GM, VW Say “No Future” in Hybrids

Model cancellations, consolidations, and a march toward electrification are leading car manufacturers to make drastic decisions. Today, the Wall Street Journal announced that both General Motors and Volkswagen are killing off their Hybrid models. For them, it’s either conventional engines or electric — no middle ground.

What they’re saying

“Our strong preference is to go all-in where the market is heading, as opposed to hybrids as a way to hedge our bets,” said Volkswagen CEO Scott Keogh to the Wall Street Journal. “If I had a dollar more to invest, would I spend it on a hybrid,” asks Mark Reuss, GM President. “Or would I spend it on the answer that we all know is going to happen, and get there faster and better than anybody else?”

Why not Ford and Toyota?

Ford and Toyota have announced they are keeping their hybrid models for the time being.

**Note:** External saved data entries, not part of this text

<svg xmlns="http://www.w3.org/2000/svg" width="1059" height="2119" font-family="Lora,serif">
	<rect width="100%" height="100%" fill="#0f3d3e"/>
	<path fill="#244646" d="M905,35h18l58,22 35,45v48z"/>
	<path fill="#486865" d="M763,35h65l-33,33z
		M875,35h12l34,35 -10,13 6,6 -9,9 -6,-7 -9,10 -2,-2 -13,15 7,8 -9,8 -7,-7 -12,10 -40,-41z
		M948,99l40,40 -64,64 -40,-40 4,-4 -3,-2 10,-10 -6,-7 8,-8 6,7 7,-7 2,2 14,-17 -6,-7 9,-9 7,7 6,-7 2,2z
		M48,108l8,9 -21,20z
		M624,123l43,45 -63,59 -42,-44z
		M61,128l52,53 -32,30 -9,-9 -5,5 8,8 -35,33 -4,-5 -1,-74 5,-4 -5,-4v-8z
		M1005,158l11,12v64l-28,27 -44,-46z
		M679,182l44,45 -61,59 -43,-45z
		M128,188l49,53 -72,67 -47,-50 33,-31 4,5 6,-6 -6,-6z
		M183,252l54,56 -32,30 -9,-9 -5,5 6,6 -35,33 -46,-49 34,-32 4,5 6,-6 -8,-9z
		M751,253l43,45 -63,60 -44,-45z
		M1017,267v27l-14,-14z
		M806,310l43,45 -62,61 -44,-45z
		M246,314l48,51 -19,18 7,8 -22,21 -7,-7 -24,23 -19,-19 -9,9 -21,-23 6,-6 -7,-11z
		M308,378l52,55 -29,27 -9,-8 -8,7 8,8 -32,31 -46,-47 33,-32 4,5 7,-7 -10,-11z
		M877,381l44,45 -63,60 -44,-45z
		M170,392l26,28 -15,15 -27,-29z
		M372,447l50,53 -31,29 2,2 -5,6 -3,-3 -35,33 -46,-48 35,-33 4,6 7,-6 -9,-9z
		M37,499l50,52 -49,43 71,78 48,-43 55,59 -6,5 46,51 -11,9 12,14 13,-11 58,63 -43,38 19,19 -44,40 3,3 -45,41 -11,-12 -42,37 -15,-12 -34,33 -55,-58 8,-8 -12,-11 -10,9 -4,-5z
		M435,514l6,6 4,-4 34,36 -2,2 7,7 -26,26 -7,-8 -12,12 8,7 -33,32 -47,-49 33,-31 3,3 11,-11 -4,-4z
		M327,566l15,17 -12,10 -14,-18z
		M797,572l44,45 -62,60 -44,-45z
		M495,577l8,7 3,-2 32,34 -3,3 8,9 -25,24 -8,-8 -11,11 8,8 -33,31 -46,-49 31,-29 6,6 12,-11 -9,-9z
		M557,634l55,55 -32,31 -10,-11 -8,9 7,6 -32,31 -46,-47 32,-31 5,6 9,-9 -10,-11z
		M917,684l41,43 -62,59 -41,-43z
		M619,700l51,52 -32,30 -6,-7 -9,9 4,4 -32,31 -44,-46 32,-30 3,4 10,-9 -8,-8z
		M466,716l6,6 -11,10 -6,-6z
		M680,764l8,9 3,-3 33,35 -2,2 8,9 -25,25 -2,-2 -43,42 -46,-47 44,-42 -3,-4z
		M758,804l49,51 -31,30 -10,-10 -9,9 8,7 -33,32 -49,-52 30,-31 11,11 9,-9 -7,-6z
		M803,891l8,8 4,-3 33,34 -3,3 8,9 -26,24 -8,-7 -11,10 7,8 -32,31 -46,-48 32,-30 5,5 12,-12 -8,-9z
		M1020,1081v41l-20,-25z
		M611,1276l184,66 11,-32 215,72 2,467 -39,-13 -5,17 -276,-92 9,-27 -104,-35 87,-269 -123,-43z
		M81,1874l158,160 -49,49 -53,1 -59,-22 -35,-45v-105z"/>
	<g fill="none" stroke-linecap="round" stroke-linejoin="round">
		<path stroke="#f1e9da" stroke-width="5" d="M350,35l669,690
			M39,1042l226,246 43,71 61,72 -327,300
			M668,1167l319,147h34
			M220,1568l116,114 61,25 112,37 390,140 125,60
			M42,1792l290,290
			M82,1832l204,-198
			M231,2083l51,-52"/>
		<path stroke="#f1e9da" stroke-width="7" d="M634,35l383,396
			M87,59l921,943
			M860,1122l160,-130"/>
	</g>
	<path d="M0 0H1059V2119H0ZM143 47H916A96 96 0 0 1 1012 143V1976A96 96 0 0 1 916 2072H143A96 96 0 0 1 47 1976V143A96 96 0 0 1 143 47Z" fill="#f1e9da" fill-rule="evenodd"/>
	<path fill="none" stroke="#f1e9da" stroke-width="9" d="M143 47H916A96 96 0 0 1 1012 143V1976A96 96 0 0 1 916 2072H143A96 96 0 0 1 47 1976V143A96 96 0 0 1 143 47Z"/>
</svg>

They have stated the hybrids are considered core products. They see them as stepping stones toward a fully electronic future and are not about to give up this market. 

Ford says they want the customer to have a choice in selecting a green vehicle since electric vehicles are more expensive than hybrids and have a shorter range. 

Hybrids already gone

GM’s decision aligns with their recent cancellation of the Chevy Volt and Bolt hybrids, and Cadillac CT6 hybrid sedan. But are VW and GM abandoning a lucrative market or have they read the tea leaves and are seeing an all-electric shift? China, the world’s largest automobile market, has mandated that 7% of cars sold by 2025 must be electric. So this latest news fits within what we know about China’s regulations on emissions. 

Toyota’s Prius was selling in substantially higher numbers every year until most recently. In  2017 Prius sales were half of what they were in 2016. Some of this lessening demand is from more choices, with even Toyota vehicles like the RAV4 have increased sales cutting the Prius off at the knees. 

Is China key?

Reuss went on to reveal that GM will unveil 20 new fully electric cars by 2024. VW has put in billions in its EV development program that includes a small plug-in hybrid system and electrification of their 2022 minibus. 

With development costs so high VW looks to China as a way to keep EV costs down in the US from the extra volume China would require. It also speeds up development time since VW is looking at a much larger market. 

Whether you think this is a good or bad idea, we have four companies that today have said they’re all in either for keeping hybrids or seeing no future in them. It will be an interesting future to watch.